Its ultra-high-rez audio system, installed in a Mercedes Sprinter van, was designed purely for sound quality. Its nine Dynaudio loudspeaker transducers are powered by 4,620 Watts! The system is fully active and entirely controlled by 96 kHz - 24 bit digital signal processing. The computer-optimized interior features fifty-four acoustical panels, suede-covered headliners, acoustically calibrated valances, draperies and carpets. The total weight of the audio system, its manufactured infrastructure plus acoustic treatments, exceeds 3,100 pounds. 
The Magic Bus is the brainchild of scientist/engineer, Jon Whitledge. Its creation consumed 6 1/2 years in design and building. Whitledge Designs invites you to celebrate jazz at its finest @ SOKA, atop Orange County, just above and behind Laguna Beach and within easy access of I-5 or Toll Road SR-73 near the I-405 freeway !
Warmest regards,
SOKA UNIVERSITY and
Jon Whitledge
858.395.3423
[email protected]


----------



## jon w. (Nov 14, 2008)

Dear friends,

I'm thrilled to remind you that the first inaugural Soka University BluePort Jazz Festival starts tomorrow and continues throughout the weekend. It will be an exceptional event and I hope you'll consider attending. I'll be there exhibiting the Magic Bus for show attendees. 

I believe this event is a great opportunity for those who aspire to achieve playback realism with their mobile audio systems to hear the sound of real, unamplified instruments, played by extraordinary musicians, in an intimate, state-of-the-art concert hall. In my opinion, it doesn't get any better than this!

I hope you'll come out this weekend to join us as we revel in melody and sound!

Warmest regards,
Jon


----------



## SteveH! (Nov 7, 2005)

so when and where can wwe see updated bus pics? it has been a while and the site seems to be acting funny.


----------



## jon w. (Nov 14, 2008)

Hi SteveH,

I'm sorry about the lack of updated pics - I've been so busy with other things I haven't had time to update my website.
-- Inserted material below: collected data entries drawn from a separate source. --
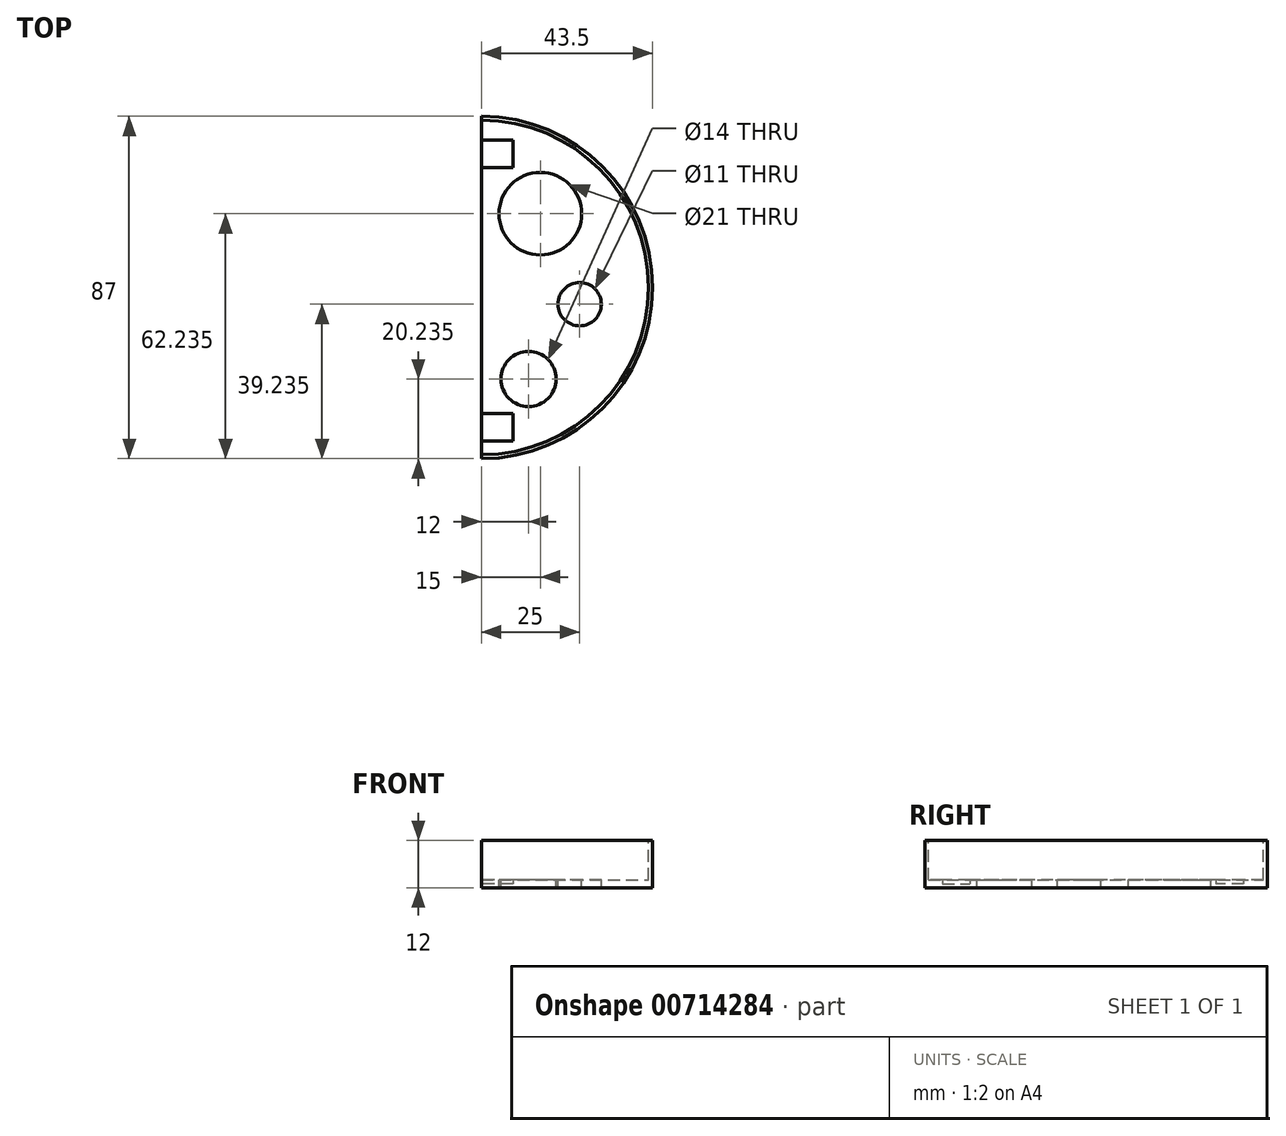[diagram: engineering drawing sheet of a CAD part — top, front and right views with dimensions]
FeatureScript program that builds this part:
annotation { "Feature Type Name" : "Feature", "Feature Type Description" : "" }
export const myFeature = defineFeature(function(context is Context, id is Id, definition is map)
    precondition{}
    {
        {
            var Q0;
            Q0=qCreatedBy(makeId("Top.planeOp"),FACE);
            var sketch = newSketch(context, id + "F0", { "sketchPlane" : qUnion([Q0])});
            skArc(sketch, "E0", {"start": v(0, -43.5) * mm, "mid": v(43.5, 0) * mm, "end": v(0, 43.5) * mm});
            skPoint(sketch, "E1", {"position": v(0, 43.5) * mm});
            skPoint(sketch, "E2", {"position": v(0, -43.5) * mm});
            skLineSegment(sketch, "E3", {"start": v(0, 43.5) * mm, "end": v(0, -43.5) * mm});
            skSolve(sketch);
        }
        {
            var Q0;
            Q0=qSketchRegion(id+"F0",true);
            extrude(context, id + "F1", {"entities" : qUnion([Q0]), "depth" : 12 * mm, "offsetDistance" : 25 * mm});
        }
        {
            var Q0;
            Q0=makeQuery(id+"F1.opExtrude","CAP_FACE",FACE,{"disambiguationData":[OSD([sQuery(id+"F0.wireOp",EDGE,"E0")])],"isStart":false});
            var sketch = newSketch(context, id + "F2", { "sketchPlane" : qUnion([Q0])});
            skCircle(sketch, "E4", {"center": v(0, 0) * mm, "radius": 42.5 * mm});
            skSolve(sketch);
        }
        {
            var Q0;
            Q0=qSketchRegion(id+"F2",true);
            extrude(context, id + "F3", {"entities" : qUnion([Q0]), "operationType" : NewBodyOperationType.REMOVE, "oppositeDirection" : true, "depth" : 10 * mm, "offsetDistance" : 25 * mm});
        }
        {
            var Q0;
            Q0=makeQuery(id+"F3.boolean.opBoolean","COPY",FACE,{"derivedFrom":makeQuery(id+"F3.opExtrude","CAP_FACE",FACE,{"disambiguationData":[OSD([sQuery(id+"F2.wireOp",EDGE,"E4")])],"isStart":false})});
            var sketch = newSketch(context, id + "F4", { "sketchPlane" : qUnion([Q0])});
            skCircle(sketch, "E5", {"center": v(-15, 18.73) * mm, "radius": 10.5 * mm});
            skCircle(sketch, "E6", {"center": v(-25, -4.27) * mm, "radius": 5.5 * mm});
            skCircle(sketch, "E7", {"center": v(-12, -23.27) * mm, "radius": 7 * mm});
            skCircle(sketch, "E8.MirrorC", {"center": v(15, 18.73) * mm, "radius": 10.5 * mm});
            skCircle(sketch, "E9.MirrorC", {"center": v(25, -4.27) * mm, "radius": 5.5 * mm});
            skCircle(sketch, "E10.MirrorC", {"center": v(12, -23.27) * mm, "radius": 7 * mm});
            skSolve(sketch);
        }
        {
            var Q0;
            Q0=qSketchRegion(id+"F4",true);
            extrude(context, id + "F5", {"entities" : qUnion([Q0]), "operationType" : NewBodyOperationType.REMOVE, "endBound" : BoundingType.THROUGH_ALL, "oppositeDirection" : true, "depth" : 25 * mm, "offsetDistance" : 25 * mm});
        }
        {
            var Q0;
            Q0=makeQuery(id+"F1.opExtrude","SWEPT_FACE",FACE,{"disambiguationData":[OSD([sQuery(id+"F0.wireOp",EDGE,"E3")])]});
            var sketch = newSketch(context, id + "F6", { "sketchPlane" : qUnion([Q0])});
            skLineSegment(sketch, "E11.bottom", {"start": v(-37.5, 2) * mm, "end": v(-30.5, 2) * mm});
            skLineSegment(sketch, "E11.top", {"start": v(-37.5, 1) * mm, "end": v(-30.5, 1) * mm});
            skLineSegment(sketch, "E11.left", {"start": v(-37.5, 2) * mm, "end": v(-37.5, 1) * mm});
            skLineSegment(sketch, "E11.right", {"start": v(-30.5, 2) * mm, "end": v(-30.5, 1) * mm});
            skLineSegment(sketch, "E12.bottom", {"start": v(39, 2) * mm, "end": v(32, 2) * mm});
            skLineSegment(sketch, "E12.top", {"start": v(39, 1) * mm, "end": v(32, 1) * mm});
            skLineSegment(sketch, "E12.left", {"start": v(39, 2) * mm, "end": v(39, 1) * mm});
            skLineSegment(sketch, "E12.right", {"start": v(32, 2) * mm, "end": v(32, 1) * mm});
            skSolve(sketch);
        }
        {
            var Q0;
            Q0 = qSketchRegion(id + "F6", true);
            extrude(context, id + "F7", {"entities" : qUnion([Q0]), "operationType" : NewBodyOperationType.REMOVE, "oppositeDirection" : true, "depth" : 8 * mm, "offsetDistance" : 25 * mm});
        }
    });
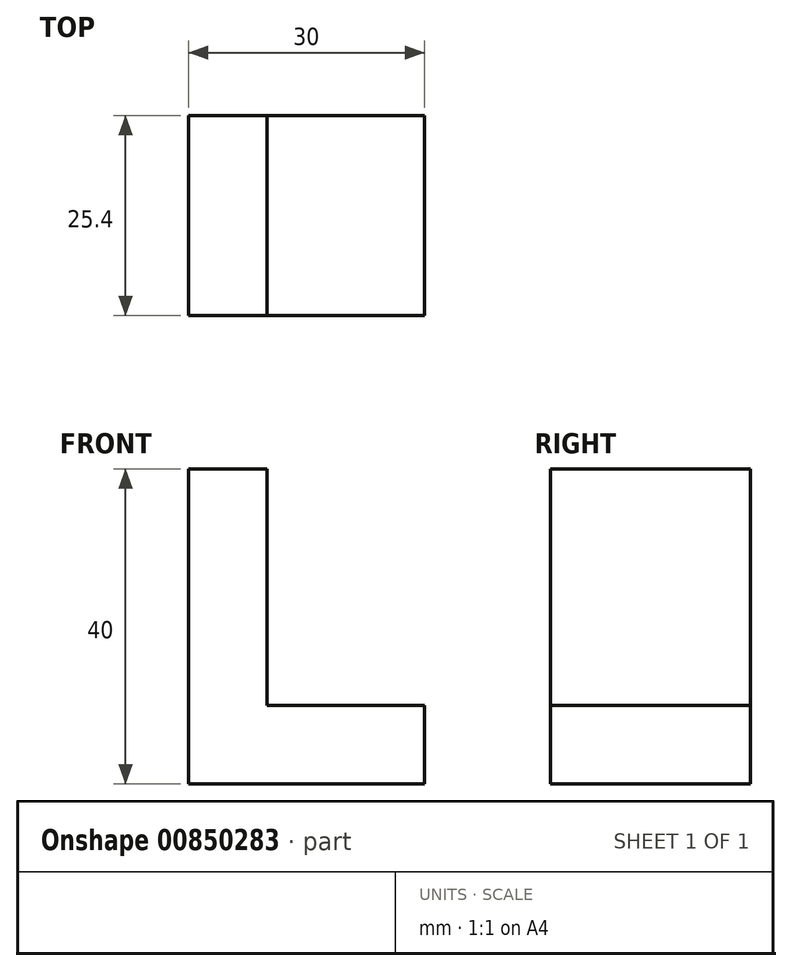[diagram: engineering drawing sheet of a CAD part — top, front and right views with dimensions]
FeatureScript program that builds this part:
annotation { "Feature Type Name" : "Feature", "Feature Type Description" : "" }
export const myFeature = defineFeature(function(context is Context, id is Id, definition is map)
    precondition{}
    {
        {
            var Q0;
            Q0=qCreatedBy(makeId("Front.planeOp"),FACE);
            var sketch = newSketch(context, id + "F0", { "sketchPlane" : qUnion([Q0])});
            skLineSegment(sketch, "E0.bottom", {"start": v(-15, 5) * mm, "end": v(15, 5) * mm});
            skLineSegment(sketch, "E0.top", {"start": v(-15, -5) * mm, "end": v(15, -5) * mm});
            skLineSegment(sketch, "E0.left", {"start": v(-15, 5) * mm, "end": v(-15, -5) * mm});
            skLineSegment(sketch, "E0.right", {"start": v(15, 5) * mm, "end": v(15, -5) * mm});
            skPoint(sketch, "E0.middle", {"position": v(0, 0) * mm});
            skLineSegment(sketch, "E1.bottom", {"start": v(-15, 5) * mm, "end": v(-5, 5) * mm});
            skLineSegment(sketch, "E1.top", {"start": v(-15, 35) * mm, "end": v(-5, 35) * mm});
            skLineSegment(sketch, "E1.left", {"start": v(-15, 5) * mm, "end": v(-15, 35) * mm});
            skLineSegment(sketch, "E1.right", {"start": v(-5, 5) * mm, "end": v(-5, 35) * mm});
            skSolve(sketch);
        }
        {
            var Q0;
            Q0 = qSketchRegion(id + "F0", true);
            extrude(context, id + "F1", {"entities" : qUnion([Q0]), "endBound" : BoundingType.SYMMETRIC, "depth" : 25.4 * mm, "offsetDistance" : 25.4 * mm});
        }
    });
In fact, I'm thinking about entirely revamping my website so that it looks more professional. For now, you can check out updated pics on my facebook page, or poke around the web a bit to find my recent articles. 

Warmest regards,
Jon


----------



## SteveH! (Nov 7, 2005)

THANKS JON, I WILL CHECK IT OUT


----------



## michaelsil1 (May 24, 2007)

I will try to make it.


----------